TASK
The entries are to be repeated in full, without any change.

Dataset entries
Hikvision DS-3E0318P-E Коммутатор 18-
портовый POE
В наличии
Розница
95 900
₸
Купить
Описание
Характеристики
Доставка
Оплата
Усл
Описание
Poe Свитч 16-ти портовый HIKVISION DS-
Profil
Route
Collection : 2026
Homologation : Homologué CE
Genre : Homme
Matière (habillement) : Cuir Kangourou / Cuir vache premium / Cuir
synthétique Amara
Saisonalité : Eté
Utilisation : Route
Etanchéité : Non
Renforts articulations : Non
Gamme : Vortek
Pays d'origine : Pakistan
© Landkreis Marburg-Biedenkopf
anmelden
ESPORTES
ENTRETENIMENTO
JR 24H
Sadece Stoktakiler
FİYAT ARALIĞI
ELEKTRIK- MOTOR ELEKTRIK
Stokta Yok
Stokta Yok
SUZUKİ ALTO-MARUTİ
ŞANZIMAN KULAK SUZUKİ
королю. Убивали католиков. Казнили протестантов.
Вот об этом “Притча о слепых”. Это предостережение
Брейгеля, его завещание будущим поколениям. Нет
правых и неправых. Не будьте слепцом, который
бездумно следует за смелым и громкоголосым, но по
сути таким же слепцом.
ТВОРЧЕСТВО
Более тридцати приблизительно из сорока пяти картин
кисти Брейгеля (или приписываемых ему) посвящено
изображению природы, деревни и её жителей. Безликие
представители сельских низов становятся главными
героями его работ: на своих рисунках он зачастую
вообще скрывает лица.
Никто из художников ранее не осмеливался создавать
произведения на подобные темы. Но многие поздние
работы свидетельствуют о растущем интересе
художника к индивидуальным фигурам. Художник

EXERCISE RESPONSE
Hikvision DS-3E0318P-E Коммутатор 18-
портовый POE
В наличии
Розница
95 900
₸
Купить
Описание
Характеристики
Доставка
Оплата
Усл
Описание
Poe Свитч 16-ти портовый HIKVISION DS-
Profil
Route
Collection : 2026
Homologation : Homologué CE
Genre : Homme
Matière (habillement) : Cuir Kangourou / Cuir vache premium / Cuir
synthétique Amara
Saisonalité : Eté
Utilisation : Route
Etanchéité : Non
Renforts articulations : Non
Gamme : Vortek
Pays d'origine : Pakistan
© Landkreis Marburg-Biedenkopf
anmelden
ESPORTES
ENTRETENIMENTO
JR 24H
Sadece Stoktakiler
FİYAT ARALIĞI
ELEKTRIK- MOTOR ELEKTRIK
Stokta Yok
Stokta Yok
SUZUKİ ALTO-MARUTİ
ŞANZIMAN KULAK SUZUKİ
королю. Убивали католиков. Казнили протестантов.
Вот об этом “Притча о слепых”. Это предостережение
Брейгеля, его завещание будущим поколениям. Нет
правых и неправых. Не будьте слепцом, который
бездумно следует за смелым и громкоголосым, но по
сути таким же слепцом.
ТВОРЧЕСТВО
Более тридцати приблизительно из сорока пяти картин
кисти Брейгеля (или приписываемых ему) посвящено
изображению природы, деревни и её жителей. Безликие
представители сельских низов становятся главными
героями его работ: на своих рисунках он зачастую
вообще скрывает лица.
Никто из художников ранее не осмеливался создавать
произведения на подобные темы. Но многие поздние
работы свидетельствуют о растущем интересе
художника к индивидуальным фигурам. Художник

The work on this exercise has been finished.